Extracted entries ->

=== Begin Enclosure ===

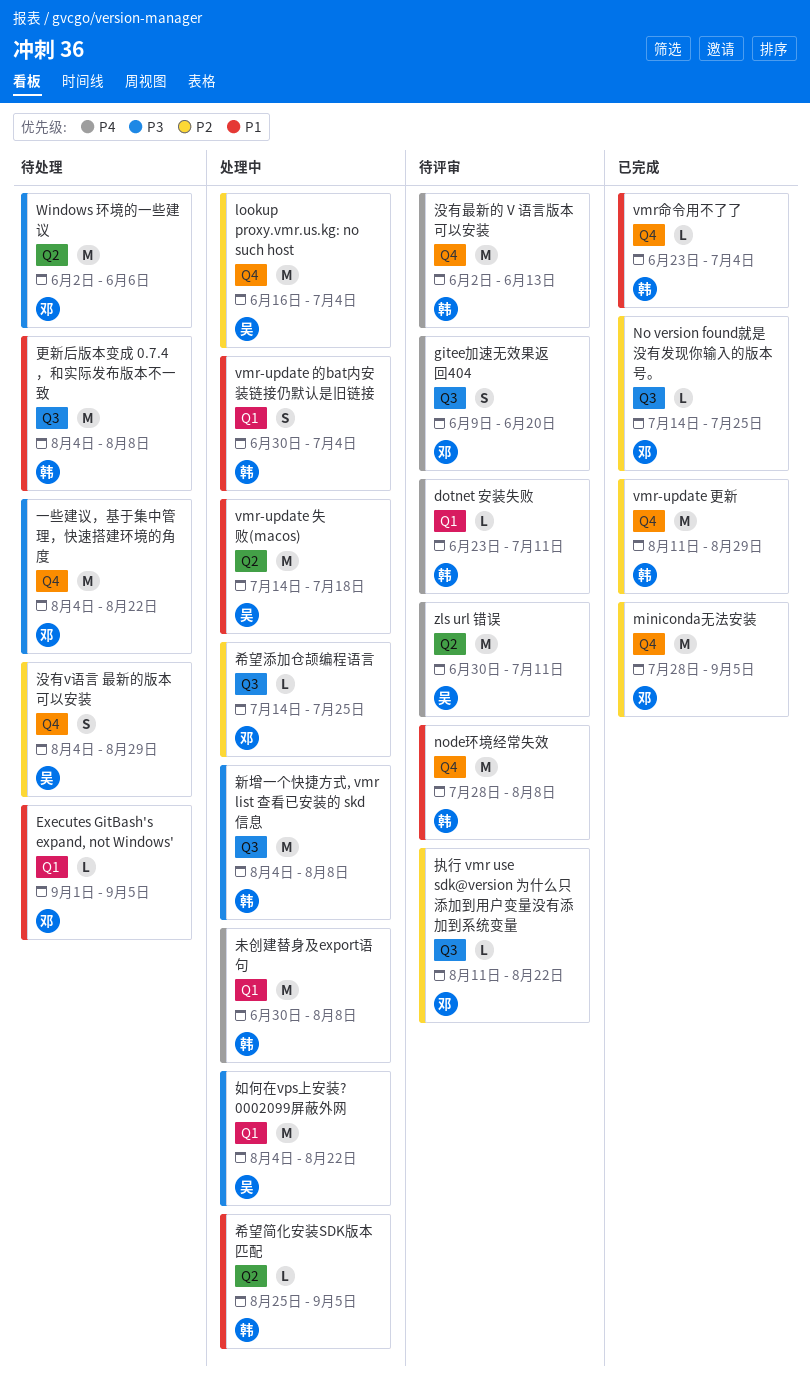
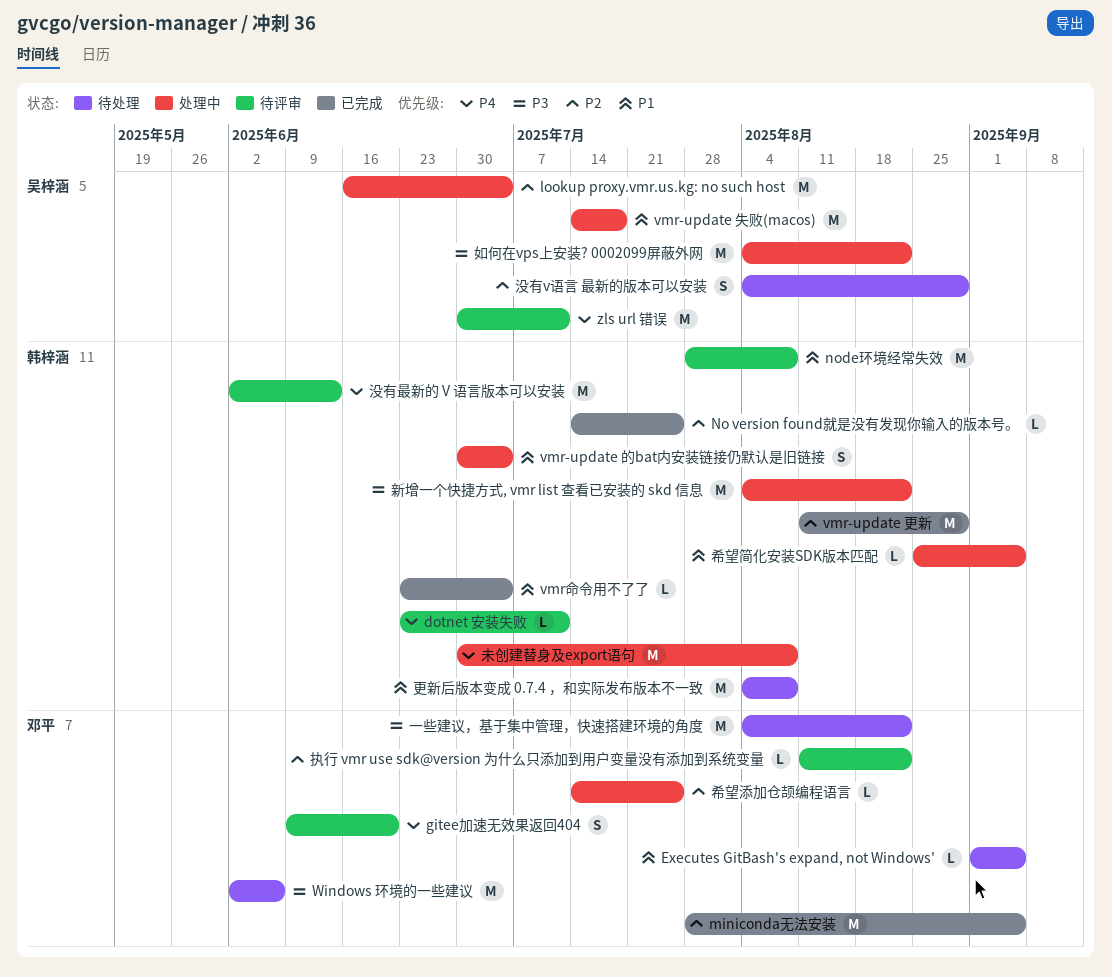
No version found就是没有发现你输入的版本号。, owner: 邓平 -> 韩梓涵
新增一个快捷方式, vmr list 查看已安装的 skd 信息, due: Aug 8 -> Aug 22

=== End Enclosure ===
=== Begin Enclosure ===

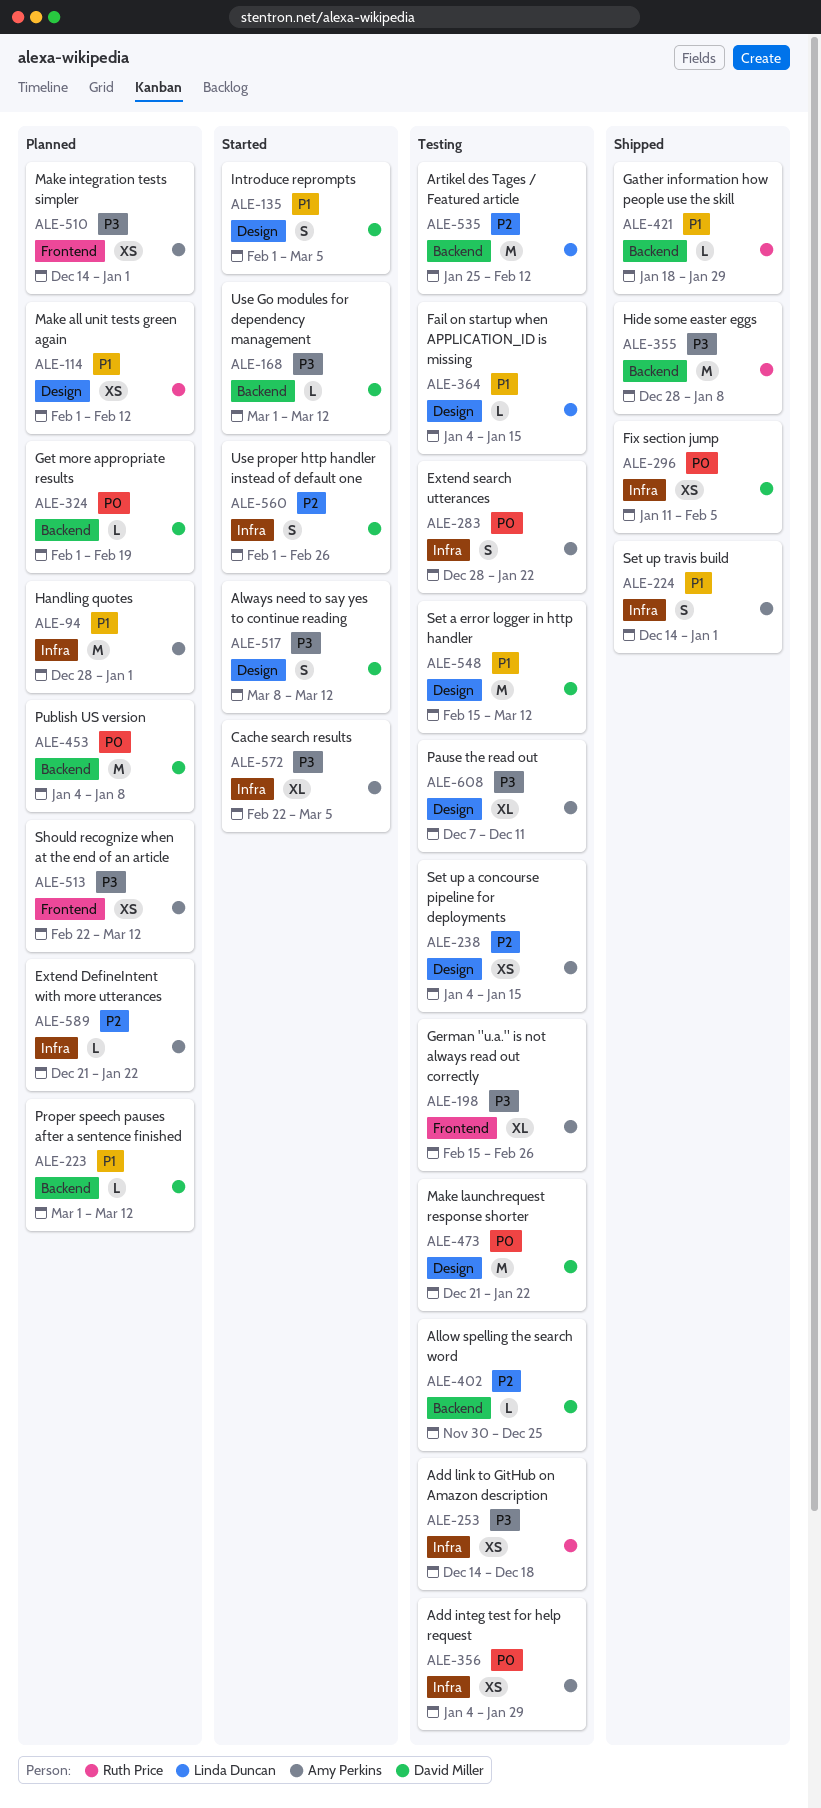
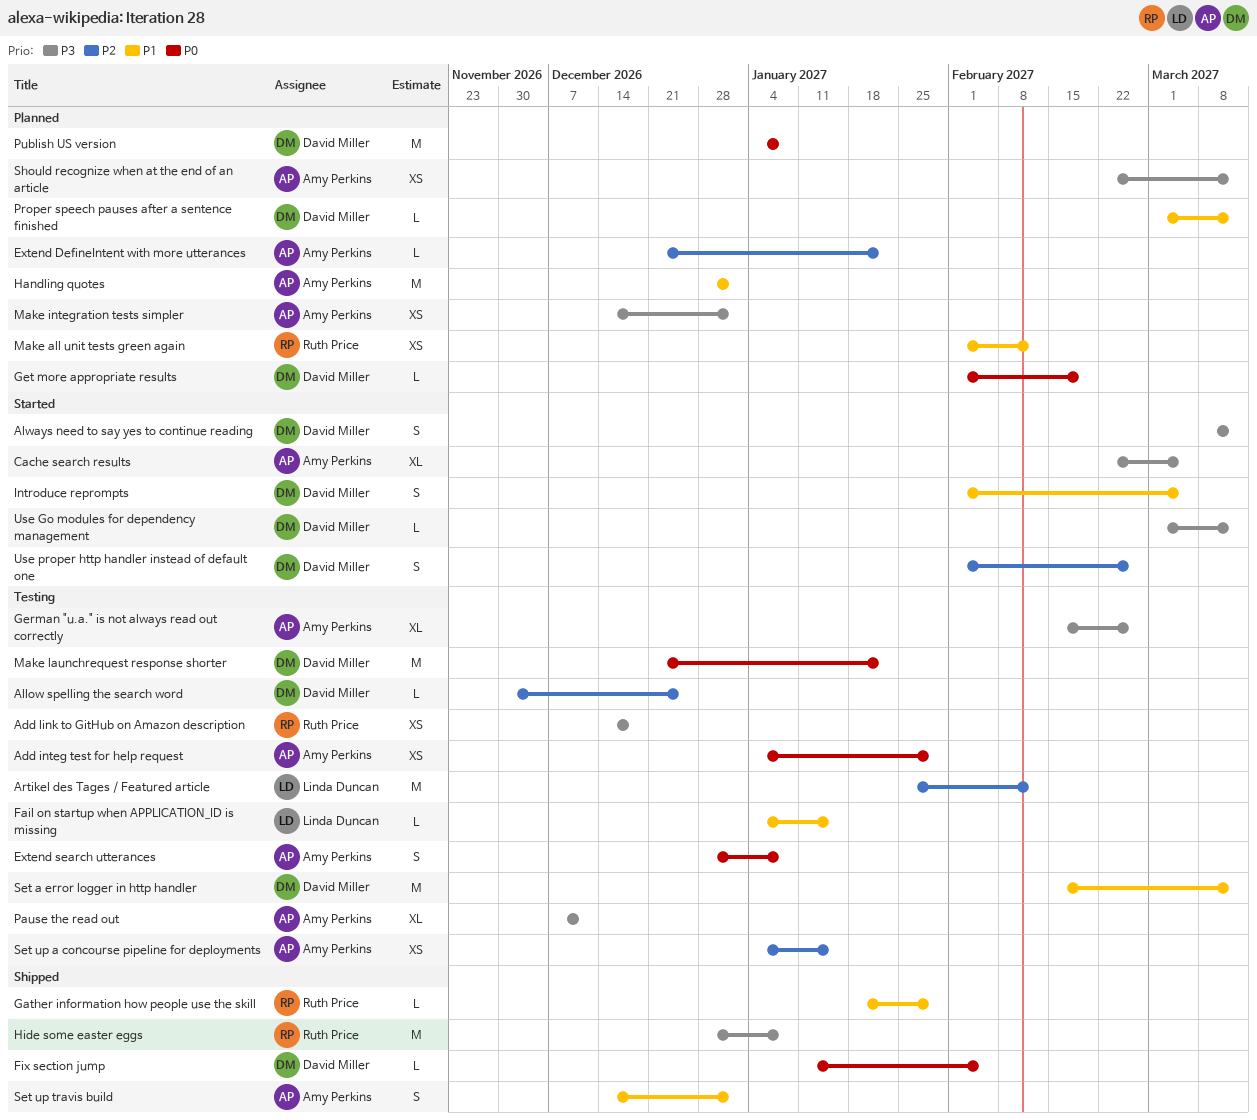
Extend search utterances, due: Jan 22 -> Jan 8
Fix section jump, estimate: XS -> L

=== End Enclosure ===
=== Begin Enclosure ===

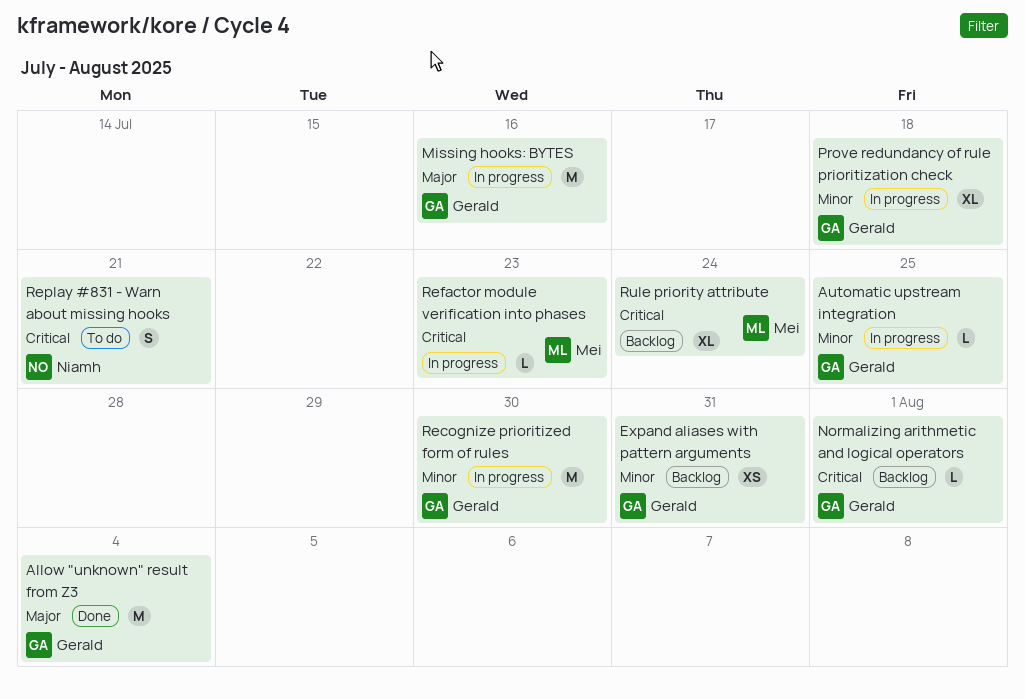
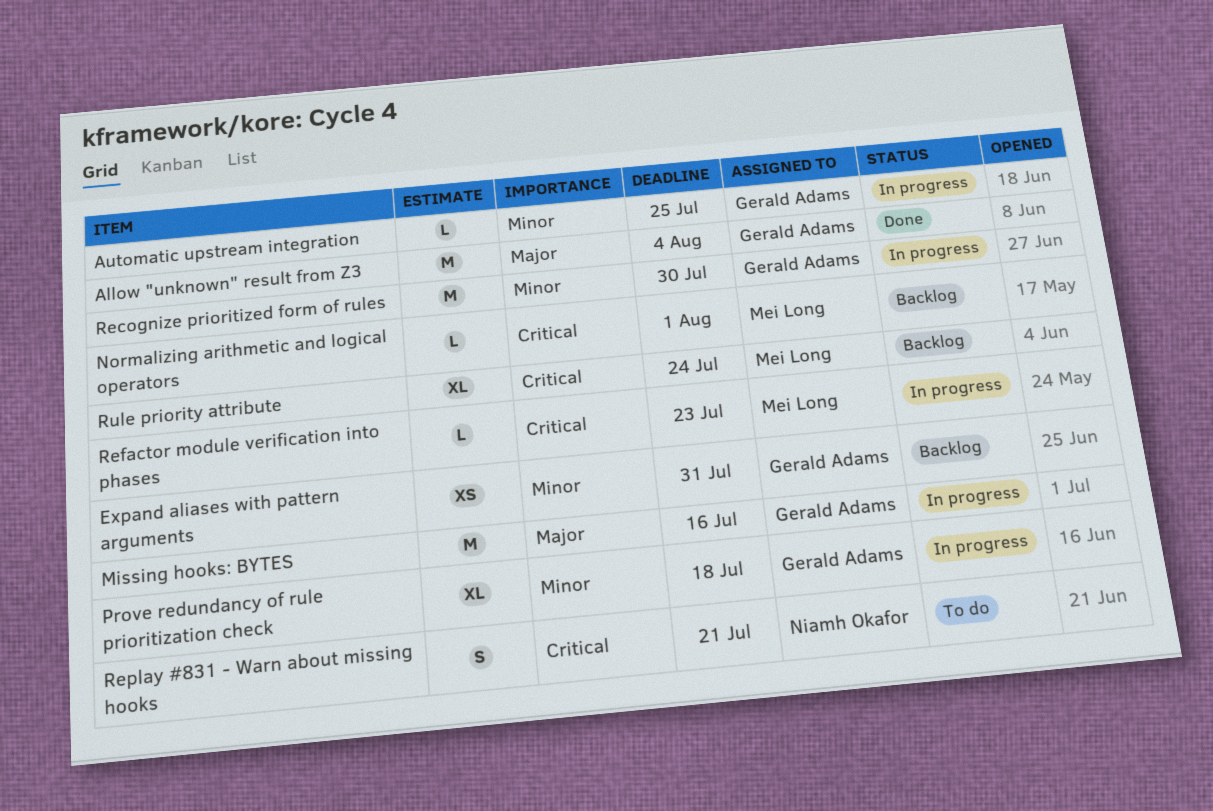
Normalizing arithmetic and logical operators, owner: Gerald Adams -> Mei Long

=== End Enclosure ===

Exercise brief -> Give back the records above exactly, limited to the lines between the one holding "No version found就是没有发现你输入的版本号。, owner: 邓平" and the one holding "新增一个快捷方式, vmr list", inclusive.

Answer for this exercise ->
No version found就是没有发现你输入的版本号。, owner: 邓平 -> 韩梓涵
新增一个快捷方式, vmr list 查看已安装的 skd 信息, due: Aug 8 -> Aug 22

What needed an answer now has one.